— SOURCE DATA —
════════════════════

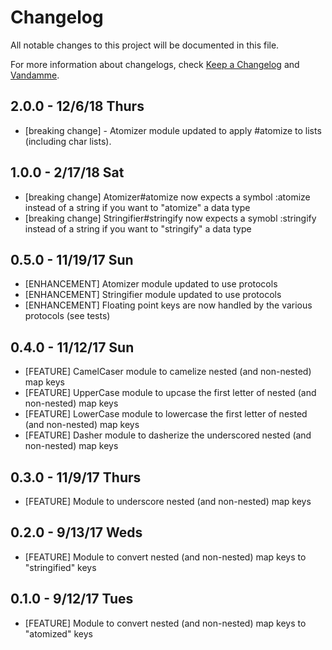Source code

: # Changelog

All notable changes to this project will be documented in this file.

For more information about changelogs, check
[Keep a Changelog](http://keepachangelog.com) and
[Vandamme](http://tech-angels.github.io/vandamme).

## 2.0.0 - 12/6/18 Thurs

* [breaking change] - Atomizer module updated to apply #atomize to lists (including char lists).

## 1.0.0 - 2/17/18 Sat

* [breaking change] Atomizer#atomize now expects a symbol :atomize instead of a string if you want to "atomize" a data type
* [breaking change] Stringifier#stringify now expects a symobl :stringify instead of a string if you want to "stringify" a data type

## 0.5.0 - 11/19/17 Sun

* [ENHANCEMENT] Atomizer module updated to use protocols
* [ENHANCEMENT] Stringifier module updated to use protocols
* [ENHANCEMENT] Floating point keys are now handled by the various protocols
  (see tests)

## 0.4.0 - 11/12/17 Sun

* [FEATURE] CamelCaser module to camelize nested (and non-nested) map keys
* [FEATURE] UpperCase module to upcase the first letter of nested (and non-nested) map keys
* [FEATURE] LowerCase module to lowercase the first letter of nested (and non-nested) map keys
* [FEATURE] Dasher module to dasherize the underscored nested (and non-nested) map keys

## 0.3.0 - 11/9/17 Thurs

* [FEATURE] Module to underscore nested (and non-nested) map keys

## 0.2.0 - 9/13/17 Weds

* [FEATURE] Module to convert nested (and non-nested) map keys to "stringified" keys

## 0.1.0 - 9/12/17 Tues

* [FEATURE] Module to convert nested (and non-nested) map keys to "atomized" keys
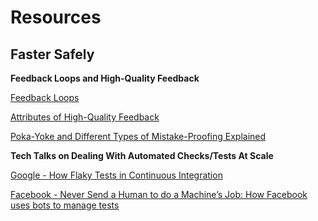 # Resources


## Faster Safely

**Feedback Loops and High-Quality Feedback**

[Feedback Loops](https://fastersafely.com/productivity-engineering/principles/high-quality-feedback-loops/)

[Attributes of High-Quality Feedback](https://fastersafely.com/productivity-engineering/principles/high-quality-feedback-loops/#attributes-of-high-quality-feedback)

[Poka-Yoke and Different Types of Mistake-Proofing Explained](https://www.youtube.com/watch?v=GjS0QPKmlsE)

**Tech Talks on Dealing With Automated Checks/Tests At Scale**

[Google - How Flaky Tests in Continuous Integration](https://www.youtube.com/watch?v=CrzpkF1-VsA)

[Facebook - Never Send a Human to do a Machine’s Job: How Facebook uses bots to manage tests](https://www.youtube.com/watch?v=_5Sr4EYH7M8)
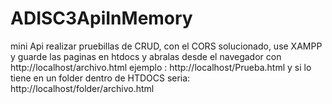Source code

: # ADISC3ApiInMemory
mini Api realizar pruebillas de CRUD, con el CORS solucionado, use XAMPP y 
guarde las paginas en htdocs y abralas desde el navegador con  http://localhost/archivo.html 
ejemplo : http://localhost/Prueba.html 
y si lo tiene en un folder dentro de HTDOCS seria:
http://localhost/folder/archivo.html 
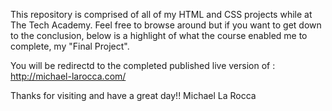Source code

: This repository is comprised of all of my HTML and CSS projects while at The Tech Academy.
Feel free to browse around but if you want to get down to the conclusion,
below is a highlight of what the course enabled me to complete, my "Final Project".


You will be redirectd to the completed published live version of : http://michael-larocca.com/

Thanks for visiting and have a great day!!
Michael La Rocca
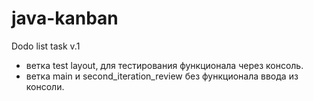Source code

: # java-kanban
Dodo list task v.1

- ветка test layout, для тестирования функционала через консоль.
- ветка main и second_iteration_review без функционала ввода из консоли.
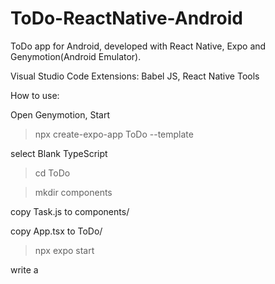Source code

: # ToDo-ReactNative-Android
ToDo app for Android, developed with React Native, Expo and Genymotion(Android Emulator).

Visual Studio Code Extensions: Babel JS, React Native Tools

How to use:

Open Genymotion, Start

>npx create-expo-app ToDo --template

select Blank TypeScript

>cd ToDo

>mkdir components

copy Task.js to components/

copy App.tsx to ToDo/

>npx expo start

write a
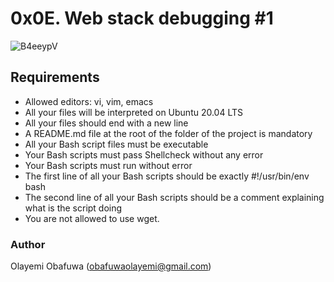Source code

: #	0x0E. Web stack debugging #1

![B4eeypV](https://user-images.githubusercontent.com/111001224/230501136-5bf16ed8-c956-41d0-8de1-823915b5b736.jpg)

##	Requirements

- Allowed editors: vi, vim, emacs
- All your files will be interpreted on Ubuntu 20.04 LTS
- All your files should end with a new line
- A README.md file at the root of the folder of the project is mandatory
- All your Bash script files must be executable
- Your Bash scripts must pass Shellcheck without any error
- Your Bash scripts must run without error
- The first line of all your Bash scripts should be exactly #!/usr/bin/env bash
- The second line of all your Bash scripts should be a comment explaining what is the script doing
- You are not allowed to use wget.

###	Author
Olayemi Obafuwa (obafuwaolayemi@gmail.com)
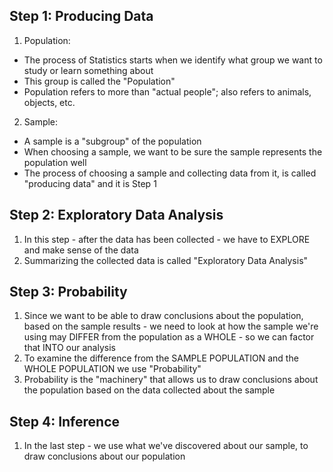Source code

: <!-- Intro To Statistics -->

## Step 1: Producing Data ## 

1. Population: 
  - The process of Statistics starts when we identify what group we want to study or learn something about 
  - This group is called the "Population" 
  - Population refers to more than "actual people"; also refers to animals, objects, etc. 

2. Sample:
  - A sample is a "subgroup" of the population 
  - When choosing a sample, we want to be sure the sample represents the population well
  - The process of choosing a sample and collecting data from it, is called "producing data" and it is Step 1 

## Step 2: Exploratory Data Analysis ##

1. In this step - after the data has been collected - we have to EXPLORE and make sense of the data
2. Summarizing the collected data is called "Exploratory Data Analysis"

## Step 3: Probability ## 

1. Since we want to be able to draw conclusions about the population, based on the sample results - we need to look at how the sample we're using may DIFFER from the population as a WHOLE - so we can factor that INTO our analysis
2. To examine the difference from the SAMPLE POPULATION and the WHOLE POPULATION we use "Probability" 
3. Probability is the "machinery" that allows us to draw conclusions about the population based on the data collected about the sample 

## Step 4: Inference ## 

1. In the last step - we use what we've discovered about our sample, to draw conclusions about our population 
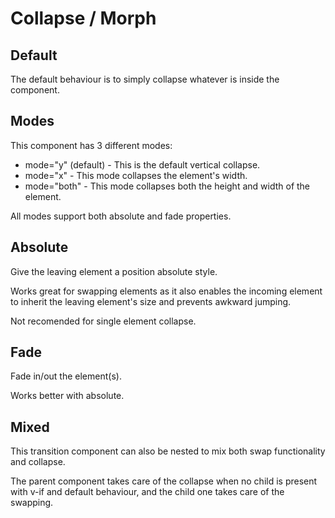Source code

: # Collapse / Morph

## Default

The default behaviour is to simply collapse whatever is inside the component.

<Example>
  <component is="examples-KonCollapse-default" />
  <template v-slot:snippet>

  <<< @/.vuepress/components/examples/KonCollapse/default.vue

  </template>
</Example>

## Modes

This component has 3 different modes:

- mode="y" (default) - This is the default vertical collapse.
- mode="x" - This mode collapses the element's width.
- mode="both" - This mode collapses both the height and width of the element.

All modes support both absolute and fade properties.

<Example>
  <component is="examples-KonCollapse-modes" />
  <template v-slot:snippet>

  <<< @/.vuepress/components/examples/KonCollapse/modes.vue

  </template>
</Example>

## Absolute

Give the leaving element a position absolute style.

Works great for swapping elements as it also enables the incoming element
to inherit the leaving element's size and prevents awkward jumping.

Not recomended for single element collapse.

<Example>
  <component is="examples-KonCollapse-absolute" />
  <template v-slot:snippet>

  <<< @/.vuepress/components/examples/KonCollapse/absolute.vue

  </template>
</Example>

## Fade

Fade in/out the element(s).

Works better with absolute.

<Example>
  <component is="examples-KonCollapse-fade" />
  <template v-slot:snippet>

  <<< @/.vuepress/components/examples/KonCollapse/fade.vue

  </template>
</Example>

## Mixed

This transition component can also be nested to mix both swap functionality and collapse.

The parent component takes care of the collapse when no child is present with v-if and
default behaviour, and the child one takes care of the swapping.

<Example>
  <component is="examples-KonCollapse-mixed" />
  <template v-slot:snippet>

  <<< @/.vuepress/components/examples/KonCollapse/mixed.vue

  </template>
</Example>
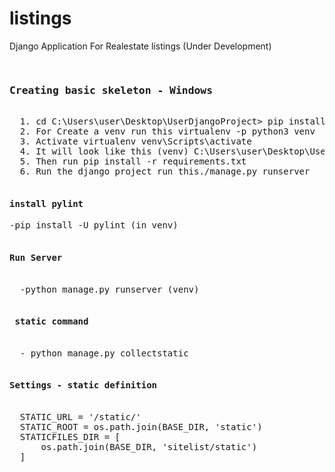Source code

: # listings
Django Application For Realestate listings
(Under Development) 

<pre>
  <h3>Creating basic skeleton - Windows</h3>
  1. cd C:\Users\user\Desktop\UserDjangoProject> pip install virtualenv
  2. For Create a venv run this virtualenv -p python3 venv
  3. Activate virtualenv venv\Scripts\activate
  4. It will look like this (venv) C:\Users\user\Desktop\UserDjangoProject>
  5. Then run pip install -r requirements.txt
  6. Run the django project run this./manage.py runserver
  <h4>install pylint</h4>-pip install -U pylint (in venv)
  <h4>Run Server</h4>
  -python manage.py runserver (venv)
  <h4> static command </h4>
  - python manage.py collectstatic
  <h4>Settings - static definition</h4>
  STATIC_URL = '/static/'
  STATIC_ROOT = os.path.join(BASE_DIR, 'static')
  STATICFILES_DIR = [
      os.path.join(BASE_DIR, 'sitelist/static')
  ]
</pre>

════════════════════

Please give the stretch of the records above from the line containing "Open Genymotion, Start" through the line containing "## Step 3: Probability ##" again, switching "Bash scripts" to "shell scripts" and changing nothing else. Leave the pictures out.

Open Genymotion, Start

>npx create-expo-app ToDo --template

select Blank TypeScript

>cd ToDo

>mkdir components

copy Task.js to components/

copy App.tsx to ToDo/

>npx expo start

write a
Source code

: #	0x0E. Web stack debugging #1

![B4eeypV](https://user-images.githubusercontent.com/111001224/230501136-5bf16ed8-c956-41d0-8de1-823915b5b736.jpg)

##	Requirements

- Allowed editors: vi, vim, emacs
- All your files will be interpreted on Ubuntu 20.04 LTS
- All your files should end with a new line
- A README.md file at the root of the folder of the project is mandatory
- All your Bash script files must be executable
- Your shell scripts must pass Shellcheck without any error
- Your shell scripts must run without error
- The first line of all your shell scripts should be exactly #!/usr/bin/env bash
- The second line of all your shell scripts should be a comment explaining what is the script doing
- You are not allowed to use wget.

###	Author
Olayemi Obafuwa (obafuwaolayemi@gmail.com)
Source code

: <!-- Intro To Statistics -->

## Step 1: Producing Data ## 

1. Population: 
  - The process of Statistics starts when we identify what group we want to study or learn something about 
  - This group is called the "Population" 
  - Population refers to more than "actual people"; also refers to animals, objects, etc. 

2. Sample:
  - A sample is a "subgroup" of the population 
  - When choosing a sample, we want to be sure the sample represents the population well
  - The process of choosing a sample and collecting data from it, is called "producing data" and it is Step 1 

## Step 2: Exploratory Data Analysis ##

1. In this step - after the data has been collected - we have to EXPLORE and make sense of the data
2. Summarizing the collected data is called "Exploratory Data Analysis"

## Step 3: Probability ## 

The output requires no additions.